A follow-up to my previous notes on dumps…
As an optimization to avoid hitting the text storage databases too hard, the wiki XML dumps are done in two passes:
- dumpBackup.php --skeleton pulls a consistent snapshot of page and revision metadata to create a “skeleton dump”, without any of the revision text.
- dumpTextPass.php reads that XML skeleton, alongside the previous complete XML dump. Revision text that was already present in the previous dump is copied straight over, so only newly created revisions have to be loaded out of the database.
It should be relatively easy to modify this technique to create an incremental dump file, which instead of listing out every page and revision in the entire system would list only those which have changed.
The simplest way to change the dump schema for this might be to add an action attribute to the <page> and <revision> elements, with create, update, and delete values:
<mediawiki>
<page action="create">
<!-- Creating a new page -->
<id>10</id>
<title>A new page</title>
<revision action="create">
<!-- And a new revision. Easy! -->
<id>100</id>
<timestamp>2001-01-15T14:03:00Z</title>
<contributor>...</contributor>
<text>...</text>
</revision>
</page>
<page action="update">
<!-- This page has been renamed.

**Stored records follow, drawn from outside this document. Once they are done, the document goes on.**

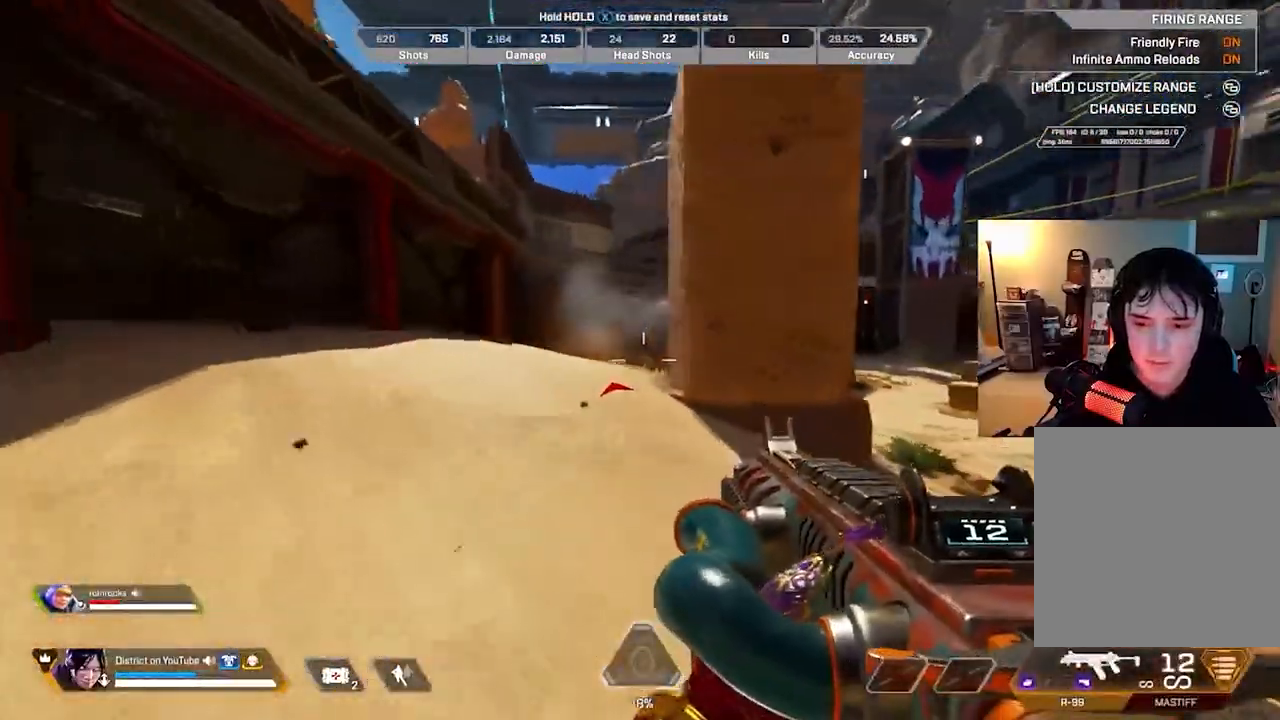
{"buttons": ["X"], "left_stick": "up-right", "right_stick": "right", "events": [[150, "left_stick", "down"], [217, "X", "down"], [233, "right_stick", "right"], [250, "left_stick", "down-right"], [383, "left_stick", "right"], [483, "left_stick", "up-right"]]}
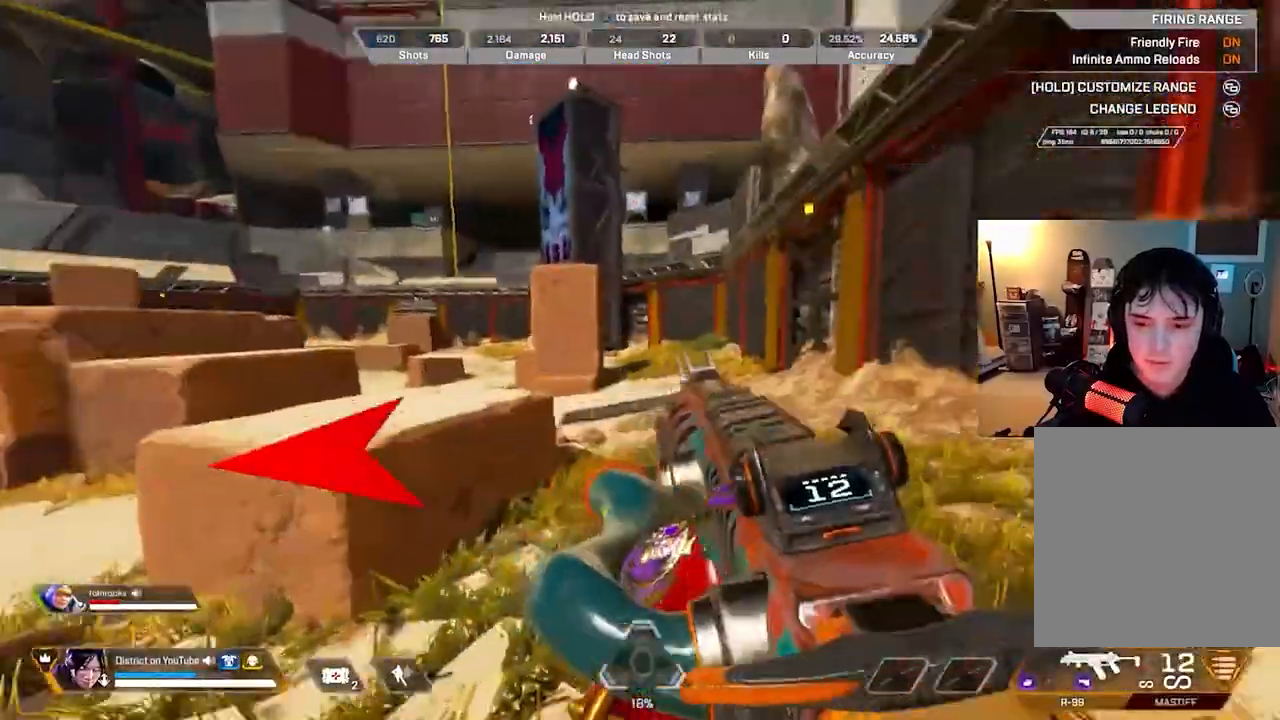
{"buttons": ["Y"], "left_stick": "up", "right_stick": "center", "events": [[33, "X", "up"], [50, "right_stick", "center"], [300, "left_stick", "up"], [433, "Y", "down"]]}
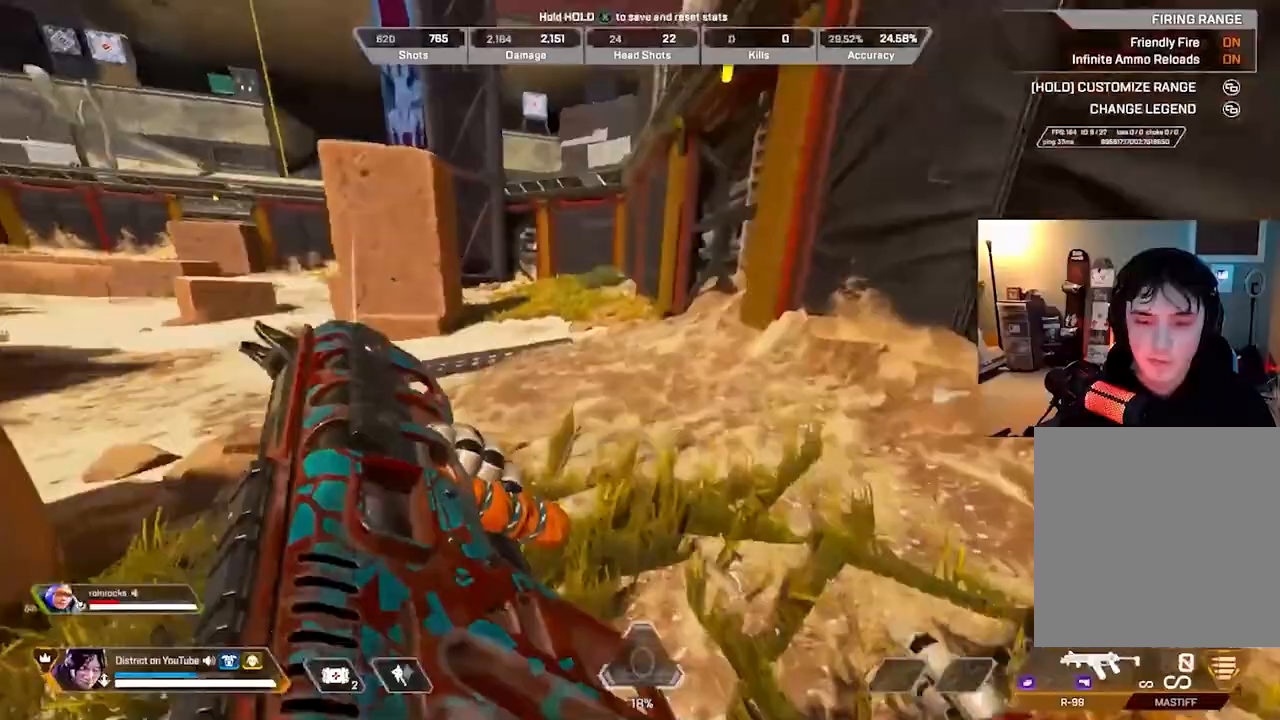
{"buttons": ["Y"], "left_stick": "down-right", "right_stick": "center", "events": [[183, "right_stick", "left"], [217, "A", "down"], [267, "left_stick", "right"], [317, "A", "up"], [450, "left_stick", "down-right"], [500, "right_stick", "center"]]}
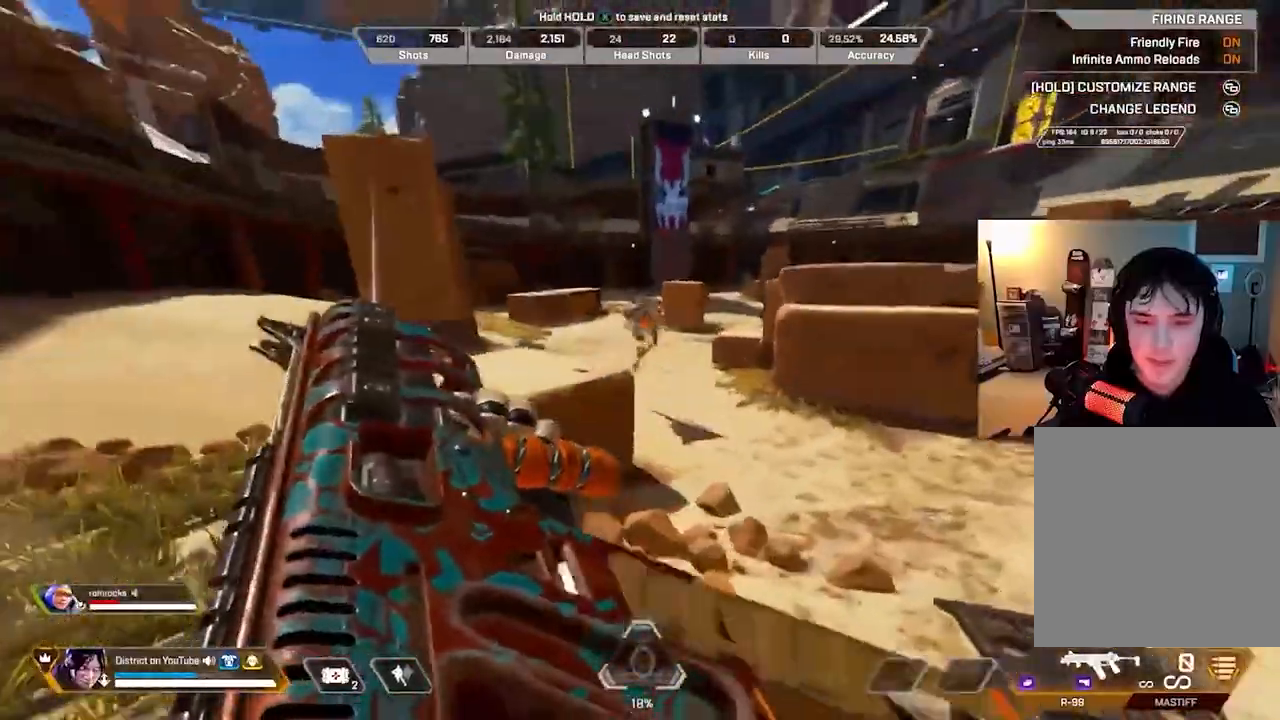
{"buttons": ["Y", "R2"], "left_stick": "down-right", "right_stick": "left", "events": [[400, "right_stick", "left"], [483, "R2", "down"]]}
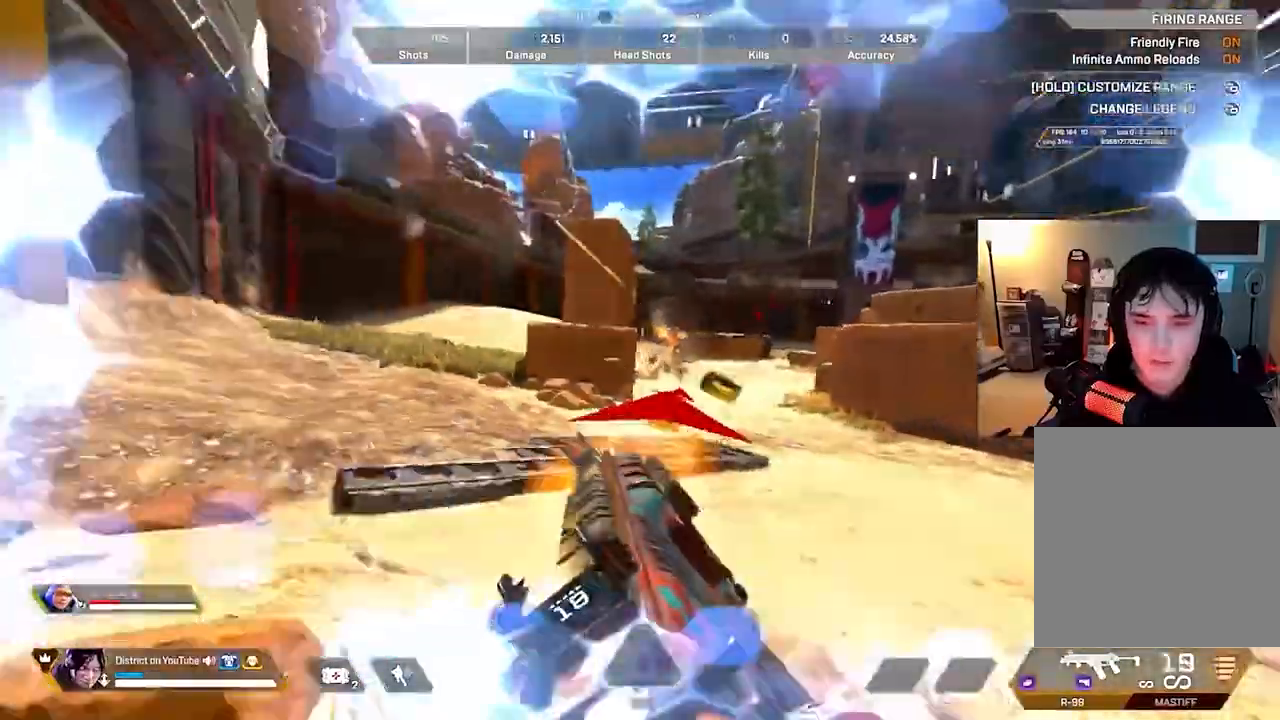
{"buttons": ["X", "Y", "R2"], "left_stick": "down-right", "right_stick": "center", "events": [[33, "right_stick", "center"], [467, "X", "down"]]}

Update its record with new values. -->
<id>11</id>
<title>New title</title>
<revision action="create">
<!-- And a new revision. Easy! -->
<id>110</id>
<timestamp>2001-01-15T14:03:00Z</title>
<contributor>...</contributor>
<comment>Renamed from "Old title" to "New title"</comment>
<text>...</text>
</revision>
</page>
<page action="delete">
<!-- This page has been deleted -->
<id>12</id>
<revision action="delete">
<id>120</id>
</revision>
</page>
</mediawiki>
Perhaps those could be moved down to finer granularity for instance to indicate whether a page title was changed or not etc to avoid unnecessary updates, but I’m not sure how much it’d really matter.
There are a few scenarios to take into account as far as interaction with unique keys:
- Page titles (page_namespace,page_title): a page rename can cause a temporary conflict between two pages between one application and the next.
- Revision IDs (rev_id): History merges could cause a revision to be ‘added’ to one page, and ‘removed’ from another which appears later in the data set. The insertion would trigger a key conflict.
We could try a preemptive UPDATE to give conflicting pages a non-conflicting temporary title, or we could perhaps use REPLACE INTO instead of INSERT INTO in all cases… that could leave entries deleted during the application, but they should come back later on so the final result is consistent.
In my quick testing, REPLACE performs just as well as INSERT when there are no conflicts, and not _insanely_ bad even when there are (about 80% slower in my unscientific benchmark), so when conflicts are rare that’s probably just fine. At least for MySQL targets. :D
Test imports of ia.wikipedia.org full-history dump; SQL generated by MWDumper, importing into MySQL 5.0, best time for each run:
$ time mysql -u root working < insert.sql
real 0m20.819s
user 0m5.537s
sys 0m0.648s
Modified to use REPLACE instead of INSERT, on a fresh empty database:
$ time mysql -u root working < replace.sql
real 0m20.557s
user 0m5.530s
sys 0m0.643s
Importing completely over a full database:
$ time mysql -u root working < replace.sql
real 0m34.109s
user 0m5.533s
sys 0m0.641s
So that's probably feasible. :)
In theory an incremental dump could be made against a previous skeleton dump as well as against full dumps, which would make it possible to create additional incremental dumps even if full-text dumps fail or are skipped.